Purpose: Orbital compartment syndrome (OCS) is an ocular emergency requiring prompt decompression with a lateral canthotomy and cantholysis (LCC) within 2 hours. This study evaluates the feasibility and effectiveness of a standardized LCC curriculum to train medical students to identify and treat OCS.

Methods: This was a prospective, non-randomized, non-comparative cohort study of 39 novice first-year medical students with no prior LCC training who underwent a standardized LCC curriculum incorporating both didactic and hands-on procedural training. Didactic knowledge of orbital anatomy and OCS was evaluated with written pre- and post-knowledge testing. Expert performance criteria were determined by expert consensus based on the performance of three oculoplastic surgeons and were defined as correctly performing all 12 critical checklist steps of an LCC within 3 minutes twice consecutively on a Sonalyst LCC training system eye model. Utilizing the principles of mastery learning, participants learned how to perform an LCC in a classroom environment and were evaluated on a final test of proficiency in a training lane designed to simulate an austere military environment.

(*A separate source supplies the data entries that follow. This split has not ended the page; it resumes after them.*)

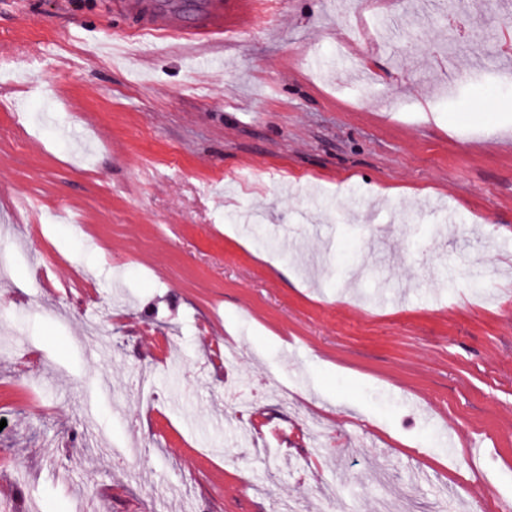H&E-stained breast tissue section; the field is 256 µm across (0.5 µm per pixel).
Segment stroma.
<instances>
[{
	"label": "stroma",
	"instance_id": "obj_1",
	"mask_svg": "<svg viewBox=\"0 0 512 512\" xmlns=\"http://www.w3.org/2000/svg\"><path fill=\"white\" fill-rule=\"evenodd\" d=\"M260 2L0 0V512L512 498V0ZM116 1L112 6L134 20V31L176 34L198 52L211 53L228 35L250 25L259 7L257 0H207L202 7L187 2L181 10L155 2L161 0Z\"/></svg>",
	"mask_w": 512,
	"mask_h": 512
}]
</instances>
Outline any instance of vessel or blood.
I'll return each mask as SVG.
<instances>
[{"mask_svg":"<svg viewBox=\"0 0 512 512\" xmlns=\"http://www.w3.org/2000/svg\"><path fill=\"white\" fill-rule=\"evenodd\" d=\"M137 32H164L192 42L198 51L215 52L224 38L253 21L258 0H205L204 5L186 0L183 9L167 8L162 0H117Z\"/></svg>","mask_w":512,"mask_h":512,"instance_id":"vessel-or-blood-1","label":"vessel or blood"}]
</instances>
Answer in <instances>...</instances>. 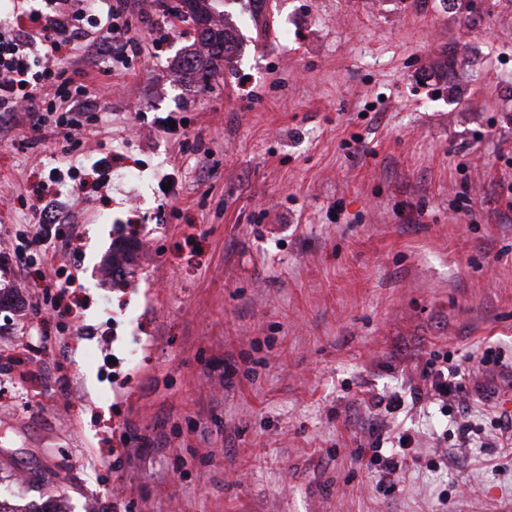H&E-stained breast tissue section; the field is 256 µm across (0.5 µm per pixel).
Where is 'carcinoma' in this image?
<instances>
[{
  "mask_svg": "<svg viewBox=\"0 0 512 512\" xmlns=\"http://www.w3.org/2000/svg\"><path fill=\"white\" fill-rule=\"evenodd\" d=\"M188 7L182 15L193 23L197 38L206 45L209 51L208 67L196 59L195 55L187 54L183 61V71L194 73L205 70V77L214 78L221 72L219 62L227 60L229 51L235 43L232 33L225 27H220L211 21L210 0H181Z\"/></svg>",
  "mask_w": 512,
  "mask_h": 512,
  "instance_id": "1",
  "label": "carcinoma"
}]
</instances>
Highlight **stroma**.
I'll return each instance as SVG.
<instances>
[{
  "mask_svg": "<svg viewBox=\"0 0 512 512\" xmlns=\"http://www.w3.org/2000/svg\"><path fill=\"white\" fill-rule=\"evenodd\" d=\"M178 3L131 0L141 54L90 74L86 191L58 196L69 316L35 313L34 271L0 297V502L512 512V460L450 447L438 405L392 415L415 436L394 493L371 463L373 398L409 396L431 352L512 350V0H218L239 46L206 92ZM63 143L0 117V253ZM38 331L57 342L36 355ZM466 391L501 405L512 374ZM125 434L148 444L120 453Z\"/></svg>",
  "mask_w": 512,
  "mask_h": 512,
  "instance_id": "1",
  "label": "stroma"
}]
</instances>
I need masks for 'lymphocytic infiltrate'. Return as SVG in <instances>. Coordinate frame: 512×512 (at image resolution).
I'll list each match as a JSON object with an SVG mask.
<instances>
[{
    "instance_id": "obj_1",
    "label": "lymphocytic infiltrate",
    "mask_w": 512,
    "mask_h": 512,
    "mask_svg": "<svg viewBox=\"0 0 512 512\" xmlns=\"http://www.w3.org/2000/svg\"><path fill=\"white\" fill-rule=\"evenodd\" d=\"M48 5L47 13L34 12L27 20L0 27V112L26 115L35 132L55 124L65 141L74 145L87 131L84 116L103 111L104 106L92 99L87 85L76 84L58 66L62 52L84 37L89 24L105 25L107 32L90 68L109 61L124 62L138 46L129 35L123 0H97L90 14L82 9L63 13L57 0H48ZM39 200L33 223L20 225L15 233L10 261L18 267L34 261L41 264L45 296L37 310L59 317L63 311L56 293L71 287L72 281L55 272L51 260L67 240L59 231L62 220L54 198L43 193ZM420 379L418 396L438 403L443 416L456 425L459 447L481 443L485 432L473 421L472 410L464 406V367L449 363L447 355L436 354L422 366Z\"/></svg>"
}]
</instances>
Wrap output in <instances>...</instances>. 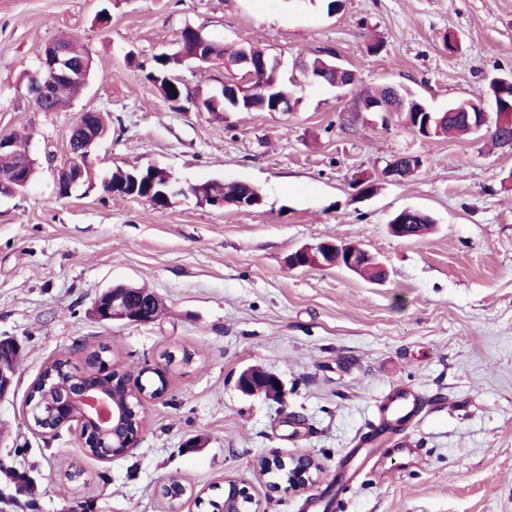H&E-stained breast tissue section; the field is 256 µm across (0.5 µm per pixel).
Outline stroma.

Results: Participants required a median of 3.0 practice iterations to achieve expert performance in the classroom environment. During the testing phase, all participants correctly identified the eye with OCS, and 77% (n = 30) of learners successfully performed an LCC at the expert level within their first attempt. The median completion time of those who passed on their first testing was 130 seconds. The mean LCC knowledge test scores significantly improved from 48.7% to 71.2% (P < .001).

Conclusion: This study successfully developed a standardized LCC curriculum utilizing the principles of hands-on mastery learning to train novice learners to perform an LCC efficiently and effectively.